Quand on veut on peut, telle pourrait être malgré tout la devise des parlementaires cette semaine placée sous le signe des heures sup’, et qui a étonnamment permis l’adoption expéditive de la plupart des volets de la loi des finances 2014 pourtant riche en controverses, hésitant entre plus de justice sociale et une politique fiscale plus libérale.

Le même zèle a contre toute attente permis aux élus d’approuver à l’unanimité une batterie d’amendements de la loi relative à l’Instance Supérieure Indépendante pour les Elections, en immunisant les travaux de la commission de tri et en décidant l’accélération de l’élection des membres de l’ISIE, « finalisée au plus tard le 7 janvier 2014 ».

La palme de l’antihéros de la semaine revient à Mongi Rahoui, contraint de restituer l’ensemble de ses rémunérations estivales de parlementaire au trésor public.
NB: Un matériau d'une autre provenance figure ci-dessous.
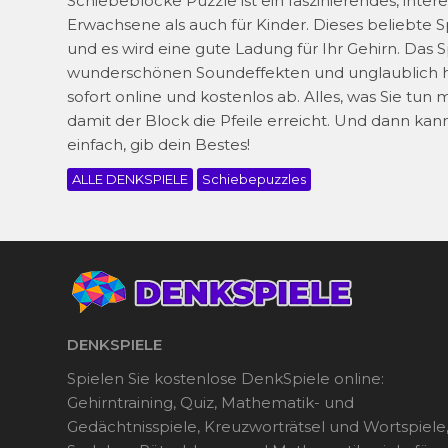
Schiebeblöcke Puzzle ist ein faszinierendes, inter
Erwachsene als auch für Kinder. Dieses beliebte Sp
und es wird eine gute Ladung für Ihr Gehirn. Das
wunderschönen Soundeffekten und unglaublich hell
sofort online und kostenlos ab. Alles, was Sie tun
damit der Block die Pfeile erreicht. Und dann kan
einfach, gib dein Bestes!
ALLE DENKSPIELE
Schiebepuzzles
DENKSPIELE
Spielen Sie kostenlose DenkSpiele online:
Gehirntraining, Quiz, Mathematik- und
Gedächtnisspiele, Kreuzworträtsel und Wortspiele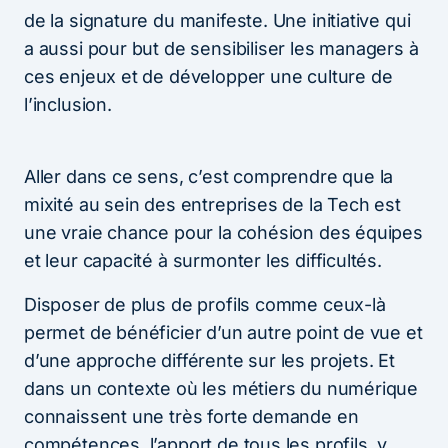
de la signature du manifeste. Une initiative qui
a aussi pour but de sensibiliser les managers à
ces enjeux et de développer une culture de
l’inclusion.
Aller dans ce sens, c’est comprendre que la
mixité au sein des entreprises de la Tech est
une vraie chance pour la cohésion des équipes
et leur capacité à surmonter les difficultés.
Disposer de plus de profils comme ceux-là
permet de bénéficier d’un autre point de vue et
d’une approche différente sur les projets. Et
dans un contexte où les métiers du numérique
connaissent une très forte demande en
compétences, l’apport de tous les profils, y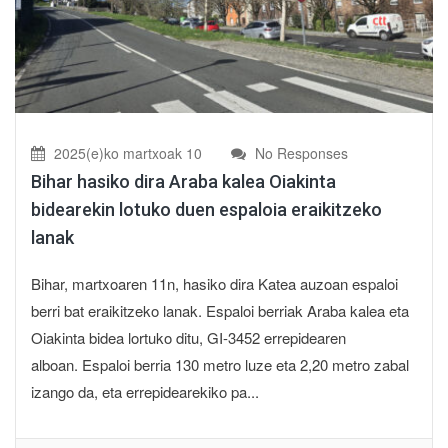
2025(e)ko martxoak 10
No Responses
Bihar hasiko dira Araba kalea Oiakinta
bidearekin lotuko duen espaloia eraikitzeko
lanak
Bihar, martxoaren 11n, hasiko dira Katea auzoan espaloi
berri bat eraikitzeko lanak. Espaloi berriak Araba kalea eta
Oiakinta bidea lortuko ditu, GI-3452 errepidearen
alboan. Espaloi berria 130 metro luze eta 2,20 metro zabal
izango da, eta errepidearekiko pa...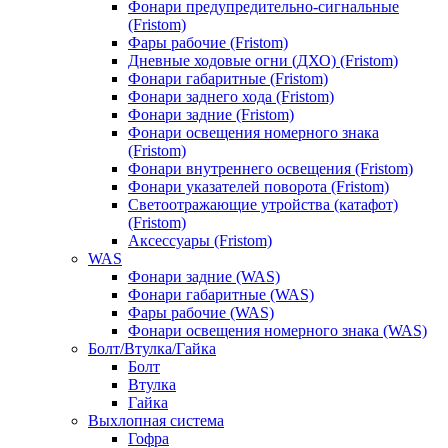
Фонари предупредительно-сигнальные
(Fristom)
Фары рабочие (Fristom)
Дневные ходовые огни (ДХО) (Fristom)
Фонари габаритные (Fristom)
Фонари заднего хода (Fristom)
Фонари задние (Fristom)
Фонари освещения номерного знака
(Fristom)
Фонари внутреннего освещения (Fristom)
Фонари указателей поворота (Fristom)
Светоотражающие утройства (катафот)
(Fristom)
Аксессуары (Fristom)
WAS
Фонари задние (WAS)
Фонари габаритные (WAS)
Фары рабочие (WAS)
Фонари освещения номерного знака (WAS)
Болт/Втулка/Гайка
Болт
Втулка
Гайка
Выхлопная система
Гофра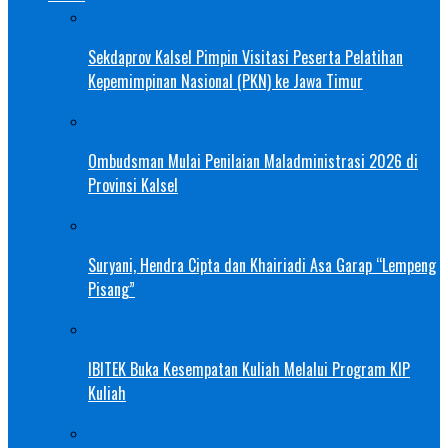
Sekdaprov Kalsel Pimpin Visitasi Peserta Pelatihan
Kepemimpinan Nasional (PKN) ke Jawa Timur
Ombudsman Mulai Penilaian Maladministrasi 2026 di
Provinsi Kalsel
Suryani, Hendra Cipta dan Khairiadi Asa Garap “Lempeng
Pisang”
IBITEK Buka Kesempatan Kuliah Melalui Program KIP
Kuliah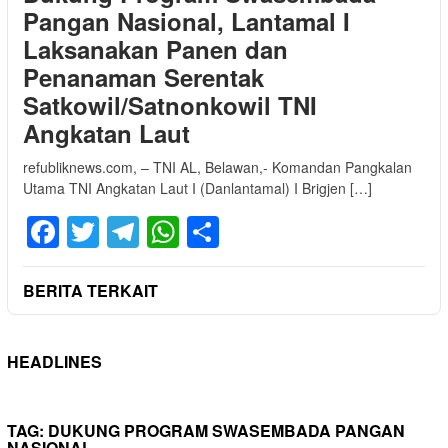
Pangan Nasional, Lantamal I
Laksanakan Panen dan
Penanaman Serentak
Satkowil/Satnonkowil TNI
Angkatan Laut
refubliknews.com, – TNI AL, Belawan,- Komandan Pangkalan
Utama TNI Angkatan Laut I (Danlantamal) I Brigjen […]
Facebook
Twitter
Telegram
WhatsApp
Share
BERITA TERKAIT
HEADLINES
TAG:
DUKUNG PROGRAM SWASEMBADA PANGAN
NASIONAL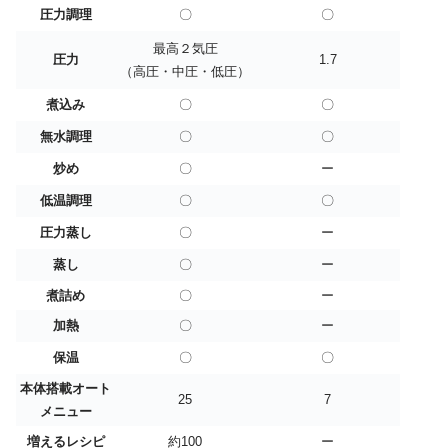
圧力調理
〇
〇
最高２気圧
圧力
1.7
（高圧・中圧・低圧）
煮込み
〇
〇
無水調理
〇
〇
炒め
〇
ー
低温調理
〇
〇
圧力蒸し
〇
ー
蒸し
〇
ー
煮詰め
〇
ー
加熱
〇
ー
保温
〇
〇
本体搭載オート
25
7
メニュー
増えるレシピ
約100
ー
C’est le prix d’un coup d’éclat de trop, où le sensationnaliste élu d’extrême gauche s’est indigné du montant des émoluments de ses confrères reportés sur l’exercice 2014, alors même qu’il boycottait les travaux de l’ANC jusque récemment.

Le bateau Nidaa Tounes prend l’eau

Dans un registre plus « politicard », si l’encombrante ombre du magnat Faouzi Elloumi continue à alimenter des luttes de clans à l’intérieur de Nidaa Tounes sur le plan national, c’est à l’étranger que de nouvelles dissensions ont éclaté au grand jour cette semaine, dans la fédération France Nord du parti.

Hautement stratégique, cette représentation a fait les frais d’une gestion verticale de son congrès du 22 décembre, selon des centaines d’adhérents frondeurs qui après avoir été tenus à l’écart dénoncent le parachutage d’un admirateur de l’ex régime, Adel Jarboui, élu coordinateur.

Face au délitement du parti de Béji Caïd Esebsi et aux difficultés de l’Union pour la Tunisie qui peine à convaincre al Joumhouri de continuer l’aventure, une autre faille pourrait venir du Front Populaire, avec les premiers signes annonciateurs d’une scission.
« Nous nous présenterons seuls aux prochaines élections », et « les circonstances nous ont poussés à une alliance avec Nidaa »… l’auteur de cette distanciation nette est Hamma Hammami, interviewé cette semaine par le journal libanais al Safir.

1486548_706811169343012_2045719157_n


Ennahdha maintient le cap

Interrogé sur les priorités de son parti, Rached Ghannouchi affirme : « en ce moment, nous aspirons moins à faire campagne qu’à assainir le climat pré-électoral », visiblement soucieux de se doter d’une image de parti responsable et toujours aux commandes.

Si les trois présidences se sont abstenues de commenter la classification en Egypte des Frères musulmans en organisation terroriste par le nouveau pouvoir militaire, ce développement a été abondamment abordé lors du meeting national des Jeunesses d’Ennahdha où la pré campagne bat son plein.

Lors d’un long entretien accordé à France 24 le 25 décembre, Ghannouchi continue à entretenir une certaine ambiguïté sur l’engagement d’Ennahdha à respecter la feuille de route du Dialogue national, se contentant de rappeler que le parti a officiellement signé le document, tout en esquivant les épineuses questions de la révision des nominations administratives et de la dissolution des LPR. Une leçon de communication politique.